If you aren’t discerning about which precious metals vendor to use, you might end up violating IRS storage regulations regarding trusted third parties. Since the IRS classifies precious metals bullion and most precious metals exchange-traded funds (ETFs) as “collectibles,” these assets are subject to a maximum long-term capital gains rate of 28%.

You can defer capital gains on precious metals investments by including them in a 401(k) plan or an individual retirement account (IRA). However, they must be stored and vaulted by trusted third-party custodians to be eligible for inclusion in a tax-advantaged retirement savings account. 

Risk 3: Liquidity Risk

Gold and silver metals aren’t legal tender everywhere. Unlike a stock, vaulted precious metals take time to withdraw, inspect and sell on the open market. This process can take days or weeks unlike traditional paper assets. 
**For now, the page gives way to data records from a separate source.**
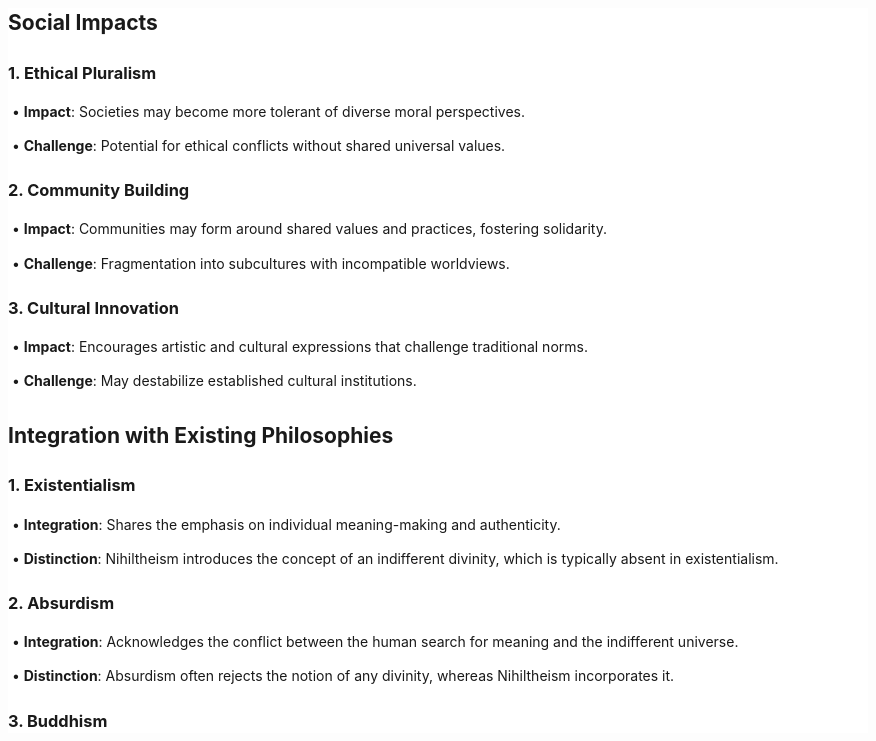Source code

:   

## Social Impacts

  

### 1\. Ethical Pluralism

  

 • **Impact**: Societies may become more tolerant of diverse moral perspectives.

 • **Challenge**: Potential for ethical conflicts without shared universal values.

  

### 2\. Community Building

  

 • **Impact**: Communities may form around shared values and practices, fostering solidarity.

 • **Challenge**: Fragmentation into subcultures with incompatible worldviews.

  

### 3\. Cultural Innovation

  

 • **Impact**: Encourages artistic and cultural expressions that challenge traditional norms.

 • **Challenge**: May destabilize established cultural institutions.

  

## Integration with Existing Philosophies

  

### 1\. Existentialism

  

 • **Integration**: Shares the emphasis on individual meaning-making and authenticity.

 • **Distinction**: Nihiltheism introduces the concept of an indifferent divinity, which is typically absent in existentialism.

  

### 2\. Absurdism

  

 • **Integration**: Acknowledges the conflict between the human search for meaning and the indifferent universe.

 • **Distinction**: Absurdism often rejects the notion of any divinity, whereas Nihiltheism incorporates it.

  

### 3\. Buddhism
You can minimize liquidity risk by choosing a precious metals supplier that offers online storage accounts for instant liquidity. With an online storage account, your funds can generally be dispersed one to three days after the transaction is settled. 

Risk 4: Storage Risk

When you store precious metals in a safe deposit box or bank vault, you’re exposing yourself to the risk of theft, loss or having your assets tied up in the banking system. To minimize storage risk, make sure your gold or silver custodian offers full FDIC insurance on metals kept in their possession and that the vendor utilizes a third-party nonbank trustee approved by the IRS. If you do decide to stash your precious metals at home, tell as few people as possible and insure your assets privately. 

Risk 5: Counterparty Risk

Unless you invest in physical gold and silver, you’re exposing yourself to counterparty risk. In other words, the risk that the other party of a contract won’t honor their contractual obligations. 

When you invest in precious metals ETFs or mining stocks — two popular ways of investing in precious metals without actually owning bullion — you enter a contract with a vendor or brokerage. While this type of exposure to precious metals has its own advantages, such as not needing to worry about storage, it comes with the risk of default. As much as gold stocks and ETFs are your assets, they’re somebody else’s liability, which means you can lose them if the other parties fail.

Gold and silver bullion, on the other hand, have no counterparty risk. In fact, physical precious metals are one of the few asset types that don’t carry this particular type of risk.

Minimizing Risk While Investing In Precious Metals

If you’re going to invest in precious metals, there are steps you can take to minimize risk and walk away with a more stable and shock-resistant portfolio. It starts with investing in physical bullion held by insured, IRS-approved third-party custodians. 

Although physical gold and silver won’t pay you a dividend, they can give you peace of mind and a more robust portfolio designed to retain more of its value during economic downturns.